The Take3 plate is a useful tool for performing fluorescent micro-volume assays such as low concentration DNA quantification down to low ng/mL concentrations. This effectively extends the dynamic range for DNA quantification by approximately three orders of magnitude relative to measurements involving native absorbance at A260. The in-situ protocol where samples, standards and PicoGreen regent are successively added to the Take3 plate provides the means to simplify workflow, conserve sample and reagent and improve the accuracy of determination. The Take3 plate can be used across the Synergy Microplate Reader product line for micro-volume analysis.


References

  1. Brescia, P. and Banks, P. Multi-Volume Analysis of Nucleic Acids using the EpochTM Spectrophotometer System, Winooski, (VT), BioTek Instruments, Inc., Nov, 2009.
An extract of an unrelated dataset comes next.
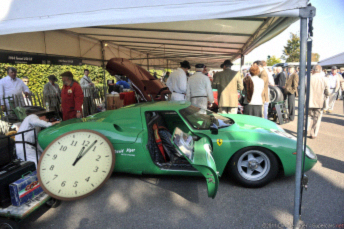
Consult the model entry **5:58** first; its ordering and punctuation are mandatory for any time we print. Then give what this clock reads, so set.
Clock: **12:03**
  2. Brescia, P. and Banks, P. Analytical Performance of Nucleic Acids Micro-Volume Quantification Using the EpochTM Spectrophotometer System, Winooski, (VT), BioTek Instruments, Inc., Dec, 2009.
  3. Brescia, P. and Banks, P. Analytical Performance of EpochTM Multi-Volume Spectrophotometer System for Protein Quantification, Winooski, (VT), BioTek Instruments, Inc., Jan, 2010.
  4. Brescia, P. and Banks, P. In-situ Micro-Volume Bicinchoninic Acid Protein Assay, Winooski, (VT), BioTek Instruments, Inc., Feb, 2010.